Our participation in God’s continuing work in the world sustains us. Looking at the immense need that exists in the world, we do not despair, but claim the hope that we have in God’s power and reconciling love, remembering the victorious power of Jesus who overcame death and the grave to bring new life to each of us.

As the Church, our ministries are opportunities for us to reveal God’s power in our words and actions. Here at Ascension one way we have done that for the last thirteen years is by providing a hot meal to those who were hungry. In 2005, volunteers began preparing and serving a meal on the first Wednesday of each month. Monthly, as many as fifty people would come into the fellowship hall to eat lunch. A few years later, more congregations became involved in feeding ministries and now hungry people can find a meal every day of the week in the city of Shelby. Our volunteers continued to feed hungry people, preparing a meal for the men’s shelter when it was in the building behind our property, and after the Rescue Mission opened its new facility on Buffalo Street.

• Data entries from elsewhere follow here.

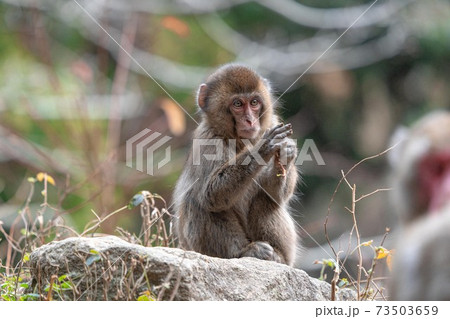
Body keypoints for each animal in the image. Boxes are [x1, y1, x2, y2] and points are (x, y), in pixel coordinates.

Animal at [172, 63, 298, 266]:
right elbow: (211, 194)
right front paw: (263, 148)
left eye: (254, 102)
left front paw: (287, 153)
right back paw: (244, 252)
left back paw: (278, 256)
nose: (250, 120)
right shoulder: (208, 139)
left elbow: (275, 194)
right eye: (237, 104)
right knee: (197, 200)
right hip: (199, 249)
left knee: (265, 199)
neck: (239, 140)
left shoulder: (273, 122)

Throughout these 13 years, donors have contributed money and groceries to sustain the ministry and provide a place “for God’s glory and mercy to break forth in the world.”[ii]

Later this morning we will close this specific outreach ministry with prayers of thanksgiving for its volunteers and donors, and while we end this season of outreach ministry, may we always look and listen to see where God has come to meet us, remembering that, often, it is the seemingly foolish ideas, absurd odds, and even inadequate resources, that lead to miracles.[iii]

Let us pray…[iv]
Loving God,
Thank you for the surprising gift of Your Son who is the bread of life for us all.
You nurture and strengthen all who look to Your hand.
May we offer ourselves to the world that all may know Your abundant mercy.
We pray in the name of Jesus.
Amen.

[i] Feasting on the Word: Year B, Volume 3: Pentecost and Season after Pentecost 1 (Propers 3-16) (Feasting on the Word: Year B volume) (Kindle Locations 10248-10249). Presbyterian Publishing Corporation. Kindle Edition.
[ii] Feasting on the Word, Kindle Locations 10126-10127.
[iii] Pulpit Fiction, Tenth Sunday after Pentecost.